Como estaba echando otro trago de la bota, se atragantó y lo esparció del susto. Me llegué a la entrada de la tienda y ordené a voces que se presentara el lugarteniente; era un emoptio llamado Landerit, que actuó muy marcialmente al ordenarle que pusiera a Gudahals bajo vigilancia, que tuviera suficientes hombres armados día y noche y que detuviera la siguiente caravana de mulas que apareciese por la vía Popilia en una u otra dirección.

—Yo también debía ser arrestado y depuesto del mando —gruñó Lentinus asqueado.

—Entonces, yo igualmente —dije—. Pero ¿cómo íbamos a imaginar este eslabón roto de la cadena?

—añadí, tratando de tomármelo a broma—. Bueno, vos sois un testigo neutral; no lo olvidéis. Vos y yo no tenemos autoridad para arrestarnos.

—¿Tendremos, entonces, que arrojarnos sobre nuestra propia espada? —espetó él.
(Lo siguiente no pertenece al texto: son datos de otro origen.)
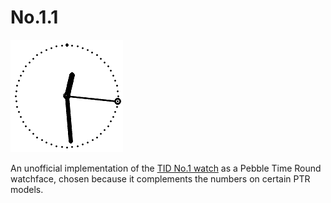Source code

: # No.1.1

![screenshot](screenshot.png)

An unofficial implementation of the
[TID No.1 watch](http://tidwatches.com/product/tid-no1-white-tan-leather)
as a Pebble Time Round watchface, chosen because it complements the numbers on
certain PTR models.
—Procuremos aprovechar lo mejor posible la jugada de la Fortuna… Eso es lo que os propongo.

—¿Quién envía esto? —preguntaba dos días más tarde al mulero jefe, al tiempo que daba un puntapié a los fardos de carne en conserva y pellejos de aceite que los hombres del emoptio Landerit habían descubierto camuflados en el cargamento de sal.

El mulero estaba demudado y temblaba, pero atinó a contestar con bastante entereza:

—El director de Saltwaúrtswa Haustaths —cosa que yo me imaginaba, pero no habría reconocido al hombre de no ser por lo que añadió—. Mi padre.

—Creí que Georgius Honoratus sería ya demasiado viejo para andar en estos peligrosos juegos. El hijo se sorprendió al oírme pronunciar el nombre, pero musitó:

—Sigue siendo un buen romano, y no es tan viejo como para dejar de servir a nuestra patria. Recordé un comentario que había hecho mi colega el mariscal Soas relativo a los expatriados que se entrometen en los asuntos de su país a una distancia prudencial, pero no me molesté en preguntar qué

razones animaban a Georgius XIII o XIV para servir al derrocado Odoacro, y me limité a decir:

—No admiro gran cosa la valentía por boca de terceros. Georgius te ha mandado cometer esta traición por él. Y me imagino que a tu hermano también. ¿Dónde está?

—¿Quién sois? —inquirió el hombre con voz ronca, clavando los ojos en mí—. ¿Os conocemos? —

añadió al ver que no respondía—. Mi hermano y yo nos turnamos de vez en cuando para conducir la caravana, aunque no sería necesario porque tenemos jefes de muleros de sobra, pero lo hacemos con orgullo… empro patria… por ayudar…

—Y para alejaros unos días de vuestro valiente padre —comenté con desdén—. Pues estoy deseando ver a tu hermano. ¿Y tu hermana? ¿Comparte también la cacareada valentía de tu padre?